Ergo darf man, ja kann man doch nach 20 Jahren der millionenteuren Anschubfinanzierung fürs Umsteigen zur Auffassung gelangen, dass diese Spezialsubvention jetzt gestrichen werden kann. Zumal alle wissen, dass die Leute deswegen nicht wie verrückt neue Autos kaufen werden. Oder überhaupt wieder aufs Auto umsteigen werden, weil inzwischen ja niemand mehr weiss, wohin mit dem Göppel beim Arbeitsplatz.
22 Millionen Franken lässt sich der Kanton Baselland gemäss BaZ die U-Abo-Subventionierung kosten.
440 Steuermillionen in den letzten 20 Jahren, damit wir alle billiger Bus und Tram fahren können, ist ein happiger Brocken. Avenir Suisse hat vor einiger Zeit vorgerechnet, dass «die Patienten in der Schweiz einen wesentlich höheren Beitrag zur Finanzierung des Gesundheitssystems leisten als die Bahn- und Busbenutzer zur Finanzierung des öffentlichen Verkehrs», und provokativ gefragt: «Entspricht das den Prioritäten der Schweizer Bevölkerung?»

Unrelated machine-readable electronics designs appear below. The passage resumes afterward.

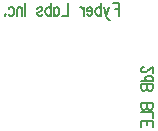
<source format=gbo>
G04 DipTrace 2.4.0.2*
%IN2dBBLE.gbo*%
%MOIN*%
%ADD66C,0.0062*%
%FSLAX44Y44*%
G04*
G70*
G90*
G75*
G01*
%LNBotSilk*%
%LPD*%
X10298Y9810D2*
D66*
X10497D1*
Y9408D1*
Y9619D2*
X10374D1*
X10183Y9676D2*
X10092Y9408D1*
X10122Y9332D1*
X10153Y9293D1*
X10183Y9274D1*
X10199D1*
X10000Y9676D2*
X10092Y9408D1*
X9901Y9810D2*
Y9408D1*
Y9619D2*
X9870Y9657D1*
X9840Y9676D1*
X9794D1*
X9763Y9657D1*
X9733Y9619D1*
X9717Y9561D1*
Y9523D1*
X9733Y9466D1*
X9763Y9428D1*
X9794Y9408D1*
X9840D1*
X9870Y9428D1*
X9901Y9466D1*
X9619Y9561D2*
X9435D1*
Y9600D1*
X9450Y9638D1*
X9465Y9657D1*
X9496Y9676D1*
X9542D1*
X9573Y9657D1*
X9603Y9619D1*
X9619Y9561D1*
Y9523D1*
X9603Y9466D1*
X9573Y9428D1*
X9542Y9408D1*
X9496D1*
X9465Y9428D1*
X9435Y9466D1*
X9336Y9676D2*
Y9408D1*
Y9561D2*
X9321Y9619D1*
X9290Y9657D1*
X9259Y9676D1*
X9213D1*
X8804Y9810D2*
Y9408D1*
X8620D1*
X8338Y9676D2*
Y9408D1*
Y9619D2*
X8368Y9657D1*
X8399Y9676D1*
X8444D1*
X8475Y9657D1*
X8506Y9619D1*
X8521Y9561D1*
Y9523D1*
X8506Y9466D1*
X8475Y9428D1*
X8444Y9408D1*
X8399D1*
X8368Y9428D1*
X8338Y9466D1*
X8239Y9810D2*
Y9408D1*
Y9619D2*
X8208Y9657D1*
X8178Y9676D1*
X8132D1*
X8101Y9657D1*
X8070Y9619D1*
X8055Y9561D1*
Y9523D1*
X8070Y9466D1*
X8101Y9428D1*
X8132Y9408D1*
X8178D1*
X8208Y9428D1*
X8239Y9466D1*
X7788Y9619D2*
X7803Y9657D1*
X7849Y9676D1*
X7895D1*
X7941Y9657D1*
X7956Y9619D1*
X7941Y9581D1*
X7910Y9561D1*
X7834Y9542D1*
X7803Y9523D1*
X7788Y9485D1*
Y9466D1*
X7803Y9428D1*
X7849Y9408D1*
X7895D1*
X7941Y9428D1*
X7956Y9466D1*
X7378Y9810D2*
Y9408D1*
X7279Y9676D2*
Y9408D1*
Y9600D2*
X7233Y9657D1*
X7203Y9676D1*
X7157D1*
X7126Y9657D1*
X7111Y9600D1*
Y9408D1*
X6828Y9619D2*
X6859Y9657D1*
X6890Y9676D1*
X6935D1*
X6966Y9657D1*
X6997Y9619D1*
X7012Y9561D1*
Y9523D1*
X6997Y9466D1*
X6966Y9428D1*
X6935Y9408D1*
X6890D1*
X6859Y9428D1*
X6828Y9466D1*
X6714Y9447D2*
X6729Y9427D1*
X6714Y9408D1*
X6699Y9427D1*
X6714Y9447D1*
X11338Y7694D2*
X11319D1*
X11280Y7678D1*
X11261Y7663D1*
X11242Y7632D1*
Y7571D1*
X11261Y7541D1*
X11280Y7526D1*
X11319Y7510D1*
X11357D1*
X11395Y7526D1*
X11452Y7556D1*
X11644Y7709D1*
Y7495D1*
X11242Y7212D2*
X11644D1*
X11433D2*
X11395Y7243D1*
X11376Y7274D1*
Y7320D1*
X11395Y7350D1*
X11433Y7381D1*
X11491Y7396D1*
X11529D1*
X11586Y7381D1*
X11624Y7350D1*
X11644Y7320D1*
Y7274D1*
X11624Y7243D1*
X11586Y7212D1*
X11242Y7114D2*
X11644D1*
Y6976D1*
X11624Y6930D1*
X11605Y6915D1*
X11567Y6899D1*
X11510D1*
X11471Y6915D1*
X11452Y6930D1*
X11433Y6976D1*
X11414Y6930D1*
X11395Y6915D1*
X11357Y6899D1*
X11318D1*
X11280Y6915D1*
X11261Y6930D1*
X11242Y6976D1*
Y7114D1*
X11433D2*
Y6976D1*
X11242Y6489D2*
X11644D1*
Y6351D1*
X11624Y6305D1*
X11605Y6290D1*
X11567Y6275D1*
X11510D1*
X11471Y6290D1*
X11452Y6305D1*
X11433Y6351D1*
X11414Y6305D1*
X11395Y6290D1*
X11357Y6275D1*
X11318D1*
X11280Y6290D1*
X11261Y6305D1*
X11242Y6351D1*
Y6489D1*
X11433D2*
Y6351D1*
X11242Y6176D2*
X11644D1*
Y5993D1*
X11242Y5695D2*
Y5894D1*
X11644D1*
Y5695D1*
X11433Y5894D2*
Y5771D1*
M02*

</source>
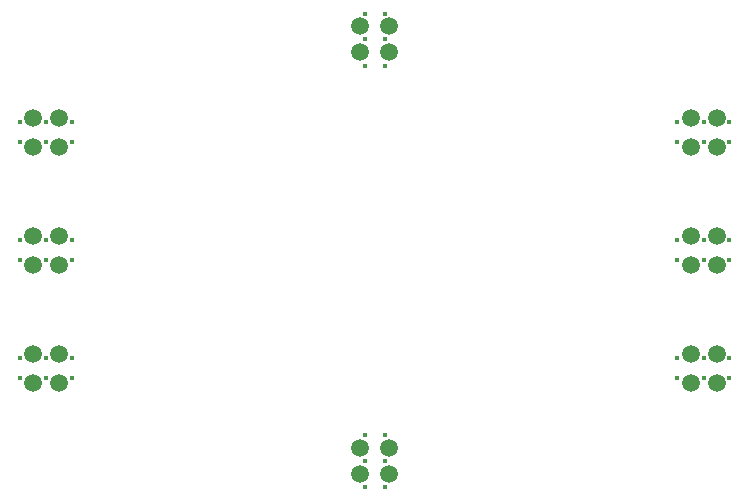
<source format=gbr>
%TF.GenerationSoftware,KiCad,Pcbnew,9.0.0-rc1*%
%TF.CreationDate,2025-01-29T12:40:29+01:00*%
%TF.ProjectId,Cinclidae,43696e63-6c69-4646-9165-2e6b69636164,rev?*%
%TF.SameCoordinates,PX8eb7a50PY5ee3fe0*%
%TF.FileFunction,Soldermask,Bot*%
%TF.FilePolarity,Negative*%
%FSLAX46Y46*%
G04 Gerber Fmt 4.6, Leading zero omitted, Abs format (unit mm)*
G04 Created by KiCad (PCBNEW 9.0.0-rc1) date 2025-01-29 12:40:29*
%MOMM*%
%LPD*%
G01*
G04 APERTURE LIST*
%ADD10C,1.500000*%
%ADD11C,0.400000*%
G04 APERTURE END LIST*
D10*
%TO.C,ISO1*%
X-26742600Y-8780800D03*
X-28952400Y-8780800D03*
D11*
X-25625000Y-9161800D03*
X-27860200Y-9161800D03*
X-30019200Y-9161800D03*
X-25625000Y-10838200D03*
X-27860200Y-10838200D03*
X-30019200Y-10838200D03*
D10*
X-26742600Y-11219200D03*
X-28952400Y-11219200D03*
%TD*%
%TO.C,PROBE1*%
X-26742600Y11219200D03*
X-28952400Y11219200D03*
D11*
X-25625000Y10838200D03*
X-27860200Y10838200D03*
X-30019200Y10838200D03*
X-25625000Y9161800D03*
X-27860200Y9161800D03*
X-30019200Y9161800D03*
D10*
X-26742600Y8780800D03*
X-28952400Y8780800D03*
%TD*%
%TO.C,ISO2*%
X26742600Y-11219200D03*
X28952400Y-11219200D03*
D11*
X25625000Y-10838200D03*
X27860200Y-10838200D03*
X30019200Y-10838200D03*
X25625000Y-9161800D03*
X27860200Y-9161800D03*
X30019200Y-9161800D03*
D10*
X26742600Y-8780800D03*
X28952400Y-8780800D03*
%TD*%
%TO.C,PROBE2*%
X26742600Y8780800D03*
X28952400Y8780800D03*
D11*
X25625000Y9161800D03*
X27860200Y9161800D03*
X30019200Y9161800D03*
X25625000Y10838200D03*
X27860200Y10838200D03*
X30019200Y10838200D03*
D10*
X26742600Y11219200D03*
X28952400Y11219200D03*
%TD*%
%TO.C,MEAS2*%
X26742600Y-1219200D03*
X28952400Y-1219200D03*
D11*
X25625000Y-838200D03*
X27860200Y-838200D03*
X30019200Y-838200D03*
X25625000Y838200D03*
X27860200Y838200D03*
X30019200Y838200D03*
D10*
X26742600Y1219200D03*
X28952400Y1219200D03*
%TD*%
%TO.C,DM*%
X-1219200Y-16742600D03*
X-1219200Y-18952400D03*
D11*
X-838200Y-15625000D03*
X-838200Y-17860200D03*
X-838200Y-20019200D03*
X838200Y-15625000D03*
X838200Y-17860200D03*
X838200Y-20019200D03*
D10*
X1219200Y-16742600D03*
X1219200Y-18952400D03*
%TD*%
%TO.C,CM*%
X1219200Y16742600D03*
X1219200Y18952400D03*
D11*
X838200Y15625000D03*
X838200Y17860200D03*
X838200Y20019200D03*
X-838200Y15625000D03*
X-838200Y17860200D03*
X-838200Y20019200D03*
D10*
X-1219200Y16742600D03*
X-1219200Y18952400D03*
%TD*%
%TO.C,MEAS1*%
X-26742600Y1219200D03*
X-28952400Y1219200D03*
D11*
X-25625000Y838200D03*
X-27860200Y838200D03*
X-30019200Y838200D03*
X-25625000Y-838200D03*
X-27860200Y-838200D03*
X-30019200Y-838200D03*
D10*
X-26742600Y-1219200D03*
X-28952400Y-1219200D03*
%TD*%
M02*

</source>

Die Frage stellt sich in einer Marktwirtschaft grundsätzlich, ob der Staat weiterhin die Mobilität seiner Bürger subventionieren soll, wenn die politische Zielvorgabe für die Subvention, nämlich eine nachhaltige Verhaltensänderung, unbestreitbar erreicht worden ist. Und man inzwischen auch weiss, dass die Subvention dazu führt, dass die Tram- und Buspassagiere massiv mehr konsumieren, als sie bezahlen. Ganz zu schweigen von der Zersiedelung der Landschaft, dank verbilligter Mobilität.
Fällt die Subvention weg, wird das U-Abo für Jugendliche von 50 Franken auf 75 Franken aufschlagen. Diese 25 Franken sind etwa halb so viel, wie man als U-26-Jähriger bei der Swisscom für ein Monatsabo für unlimitiertes Surfen und Telefonieren mit dem Smartphone mit links bezahlt. Als Erwachsener zahlt man künftig 101 Franken im Monat und ist damit noch immer weit entfernt von den tatsächlichen Kosten.

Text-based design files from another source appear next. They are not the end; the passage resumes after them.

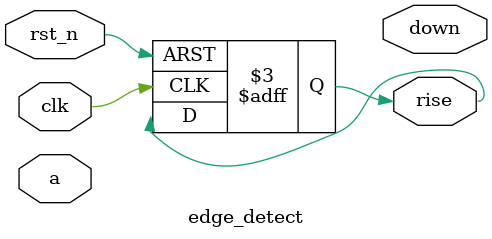
<source format=v>
module edge_detect(
	input clk,
	input rst_n,
	input a,
	
	output reg rise,
	output reg down
);

reg a1;
always @(posedge clk or negedge rst_n)begin
    if(~rst_n)begin
        a1 <= 1'b0;
        rise <= 1'b0;
    end
    else begin
        a1 <= a;
    end
end
endmodule
</source>
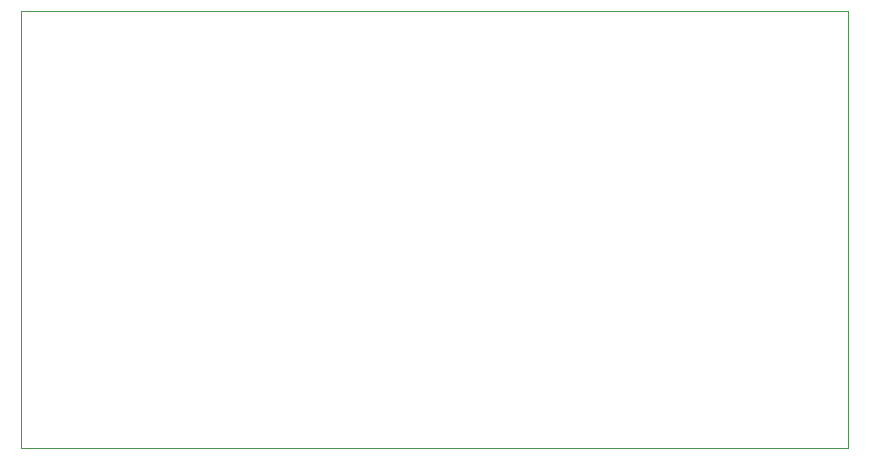
<source format=gbr>
%TF.GenerationSoftware,KiCad,Pcbnew,(7.0.0)*%
%TF.CreationDate,2023-06-06T17:30:43+02:00*%
%TF.ProjectId,traffic_sign_board,74726166-6669-4635-9f73-69676e5f626f,rev?*%
%TF.SameCoordinates,Original*%
%TF.FileFunction,Profile,NP*%
%FSLAX46Y46*%
G04 Gerber Fmt 4.6, Leading zero omitted, Abs format (unit mm)*
G04 Created by KiCad (PCBNEW (7.0.0)) date 2023-06-06 17:30:43*
%MOMM*%
%LPD*%
G01*
G04 APERTURE LIST*
%TA.AperFunction,Profile*%
%ADD10C,0.100000*%
%TD*%
G04 APERTURE END LIST*
D10*
X100000000Y-98000000D02*
X170000000Y-98000000D01*
X170000000Y-98000000D02*
X170000000Y-135000000D01*
X170000000Y-135000000D02*
X100000000Y-135000000D01*
X100000000Y-135000000D02*
X100000000Y-98000000D01*
M02*

</source>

Doch Mobilität ist das Brot der Satten.
Wehe also der Politikerin, die sich an die Mobilitätssubvention heranwagt. Sie wird zum Abschuss durchs Dorf gejagt. Wenn es heute die Baselbieter Regierung tatsächlich wagen sollte, den Preis des U-Abos infrage zu stellen, wird das einen Shitstorm auslösen. Wobei, es wird nicht der einzige sein. In Lehrerzimmern des Landkantons hängt schon seit letzter Woche ein Aufruf für eine Grossdemo am 10. September in Liestal. Das Staatspersonal kann vorerst noch subventioniert hinfahren.

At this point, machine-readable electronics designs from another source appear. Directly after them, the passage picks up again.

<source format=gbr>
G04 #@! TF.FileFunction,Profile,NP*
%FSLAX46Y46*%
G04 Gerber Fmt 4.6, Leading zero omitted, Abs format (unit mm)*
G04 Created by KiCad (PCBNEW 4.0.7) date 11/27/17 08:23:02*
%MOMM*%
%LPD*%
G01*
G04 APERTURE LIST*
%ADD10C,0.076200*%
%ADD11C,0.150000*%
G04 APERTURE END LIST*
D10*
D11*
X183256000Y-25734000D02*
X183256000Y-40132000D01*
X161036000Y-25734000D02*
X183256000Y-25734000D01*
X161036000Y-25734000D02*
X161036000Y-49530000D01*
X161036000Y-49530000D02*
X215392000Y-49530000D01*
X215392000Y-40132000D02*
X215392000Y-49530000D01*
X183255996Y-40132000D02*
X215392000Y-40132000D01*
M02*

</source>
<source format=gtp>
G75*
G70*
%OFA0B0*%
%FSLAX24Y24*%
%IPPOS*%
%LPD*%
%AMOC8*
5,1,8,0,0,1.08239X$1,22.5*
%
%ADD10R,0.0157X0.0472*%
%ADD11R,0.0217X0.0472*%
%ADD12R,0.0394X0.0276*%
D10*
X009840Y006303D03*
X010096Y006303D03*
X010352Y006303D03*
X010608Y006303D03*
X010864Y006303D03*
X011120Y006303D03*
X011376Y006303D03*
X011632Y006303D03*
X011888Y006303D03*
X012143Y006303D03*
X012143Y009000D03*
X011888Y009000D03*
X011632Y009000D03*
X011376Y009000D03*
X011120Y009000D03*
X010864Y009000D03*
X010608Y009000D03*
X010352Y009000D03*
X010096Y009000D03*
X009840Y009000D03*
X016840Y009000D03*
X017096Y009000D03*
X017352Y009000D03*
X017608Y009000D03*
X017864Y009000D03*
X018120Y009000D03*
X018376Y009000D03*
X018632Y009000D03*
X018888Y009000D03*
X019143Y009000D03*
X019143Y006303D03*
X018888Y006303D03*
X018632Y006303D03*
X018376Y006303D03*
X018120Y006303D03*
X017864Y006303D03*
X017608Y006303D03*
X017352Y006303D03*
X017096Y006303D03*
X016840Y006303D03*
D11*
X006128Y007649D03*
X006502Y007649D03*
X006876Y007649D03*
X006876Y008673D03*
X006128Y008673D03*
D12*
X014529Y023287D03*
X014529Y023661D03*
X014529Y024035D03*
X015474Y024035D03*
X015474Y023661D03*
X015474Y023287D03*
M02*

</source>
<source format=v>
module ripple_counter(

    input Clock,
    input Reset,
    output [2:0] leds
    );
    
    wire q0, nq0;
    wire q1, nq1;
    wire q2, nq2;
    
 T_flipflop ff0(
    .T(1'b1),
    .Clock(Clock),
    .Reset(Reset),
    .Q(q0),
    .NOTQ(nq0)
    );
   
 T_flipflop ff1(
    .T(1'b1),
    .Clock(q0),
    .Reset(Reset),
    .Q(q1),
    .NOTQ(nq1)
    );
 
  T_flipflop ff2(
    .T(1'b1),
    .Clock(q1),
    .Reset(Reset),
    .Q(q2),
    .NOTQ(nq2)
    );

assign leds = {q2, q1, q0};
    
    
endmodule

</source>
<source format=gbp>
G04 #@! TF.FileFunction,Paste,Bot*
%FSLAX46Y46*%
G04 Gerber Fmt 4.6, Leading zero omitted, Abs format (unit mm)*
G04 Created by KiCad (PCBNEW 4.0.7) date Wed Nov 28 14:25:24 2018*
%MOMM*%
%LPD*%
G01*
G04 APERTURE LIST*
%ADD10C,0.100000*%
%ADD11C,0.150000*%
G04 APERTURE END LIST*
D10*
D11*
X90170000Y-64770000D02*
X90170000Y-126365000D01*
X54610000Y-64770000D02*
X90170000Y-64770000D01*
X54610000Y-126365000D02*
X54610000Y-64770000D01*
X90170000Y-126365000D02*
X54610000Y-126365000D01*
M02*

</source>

Zuerst erschienen in der Basler Zeitung vom 8. Juli 2015
Alex Schneider meint
Nur schon mit der Einführung der Zonentarifierung auch beim U-Abo könnte man viel sparen. Warum man heute mit dem Einheitsabo so massiv aufs Land hinaus subventioniert, hat der Rest der Schweiz eh nie begriffen.
gotte meint
tönt gut und süffig – aber man könnte den spiess ja auch umdrehen: endlich einmal eine subvention, die funktioniert und die erreicht, was sie bezweckt!!! warum ausgerechnet sie abschaffen? in der landwirtschaft und im gesundheitswesen ist es doch gerade andersrum: da erreichen die subventionen ihre zwecke nicht – diese werden aber nicht etwa abgeschafft, sondern im gegenteil, jahr für jahr erhöht. und dann wären die 22 mio subventionen für das u-abo auch noch im kontext der investitions- und unterhaltsausgaben im strassenverkehr in BL zu sehen. gerade in diesen tagen kann man wieder beobachten, wie die strassen im baselbiet vergoldet werden. pflästerungen, veredelungen von bushaltestellen, neuanmalen von zebrastreifen (die noch bestens sichtbar sind) etc etc., ganz zu schweigen von den riesenkisten der vergangenen jahre (umfahrung sissach mit tunnel, h2) und der geplanten elba-insel).
M.M. meint
Und so beisst sich die Katze in den Schwanz und nichts geht.
Meine These: Wenn eine Subvention auch mal wieder abgeschafft werden kann – besonders wenn deren Zweck erreicht ist – dann kann man auch an andere Subventionen rangehen.
Wer nichts bewegen will, der verweist immer auf die hohle Hand der anderen.
gotte meint
nein, es ist umgekehrt: subventionen, die den zweck NICHT erreichen, gehören abgeschafft.